Galatians 5:22-23 ESV But the fruit of the Spirit is love, joy, peace, patience, kindness, goodness, faithfulness, gentleness, self-control; against such things there is no law.
The word fruit, in our scripture, is singular. It is one Fruit. Love, joy, peace, patience, kindness, goodness, faithfulness, gentleness, and self-control are the qualities that make up the Fruit. There are not nine different fruits—it is a nine-part Fruit. The Fruit is like an orange, and inside the orange, there are numerous slices. So, imagine that each slice of the orange is one of the aspects of the Fruit of the Spirit.
The “fruit” of the Spirit is the expression of our renewed nature as it is seen by others.
Many older Bible translations use the word meekness in Galatians 5:23, whereas modern versions translate it gentleness. Matthew Poole’s Commentary explains this quality as “forbearance of passion, rash anger, and hastiness of spirit.” Forbearance is restraint or self-control.
The Expositor’s Greek Testament says, “Meekness is the outcome of true humility, the bearing towards others which results from a lowly estimate of ourselves.” A lowly estimate of ourselves does not mean having a low self-worth; rather, it means not thinking of ourselves as higher or more important than others.
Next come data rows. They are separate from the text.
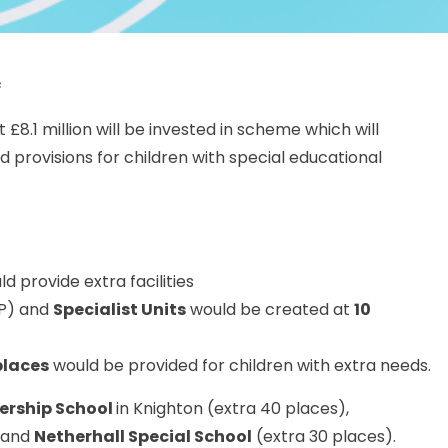
s
£8.1 million will be invested in scheme which will
 provisions for children with special educational
d provide extra facilities
P) and
Specialist Units
would be created at
10
places
would be provided for children with extra needs.
nership School
in Knighton (extra 40 places),
 and
Netherhall Special School
(extra 30 places).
Romans 12:3 ESV For by the grace given to me I say to everyone among you not to think of himself more highly than he ought to think, but to think with sober judgment, each according to the measure of faith that God has assigned.
Another way of considering gentleness is having “gentle submissiveness to divine will” (Ellicott’s Commentary for English Readers).
It takes a strong person to be truly gentle. Henry Wadsworth Longfellow gives us a wonderful illustration of gentleness in “The Village Blacksmith.”
“The smith, a mighty man is he,
With large and sinewy hands;
And the muscles of his brawny arms
Are strong as iron bands.”
Jesus Our Example
As with all of the fruit of the Spirit, we look to Jesus for how we can live out gentleness. Now, you’ll remember that Jesus threw the money changers out of the temple, and he chastised the Pharisees for their hypocrisy. So he is not soft!
But much of the imagery foreshadowing Jesus’ life on earth and much of his actual ministry demonstrated humility, a focus on others to the sacrifice of himself, and patient endurance of wrongs inflicted on him.
Isaiah 53:7 ESV He was oppressed, and he was afflicted, yet he opened not his mouth; like a lamb that is led to the slaughter, and like a sheep that before its shearers is silent, so he opened not his mouth.
Isaiah 40:11 ESV In Isaiah, we also read that Jesus will come with might and also that
He will tend his flock like a shepherd; he will gather the lambs in his arms; he will carry them in his bosom, and gently lead those that are with young.
Jesus ate with the outcasts, healed the sick, touched the leprous, and wept at his friend Lazarus’s death. We consider the mystery of his humility as he lets women anoint him with expensive perfume and as he ties a towel around his waist and washes his disciples’ feet.
Philippians 2:5-11 ESV Have this mind among yourselves, which is yours in Christ Jesus, who, though he was in the form of God, did not count equality with God a thing to be grasped, but emptied himself, by taking the form of a servant, being born in the likeness of men. And being found in human form, he humbled himself by becoming obedient to the point of death, even death on a cross. Therefore God has highly exalted him and bestowed on him the name that is above every name, so that at the name of Jesus every knee should bow, in heaven and on earth and under the earth, and every tongue confess that Jesus Christ is Lord, to the glory of God the Father.
He invites us into this ministry of meekness, of gentleness, that only the Holy Spirit can empower:
Matthew 11:28-29 ESV Come to me, all who labor and are heavy laden, and I will give you rest. Take my yoke upon you, and learn from me, for I am gentle and lowly in heart, and you will find rest for your souls.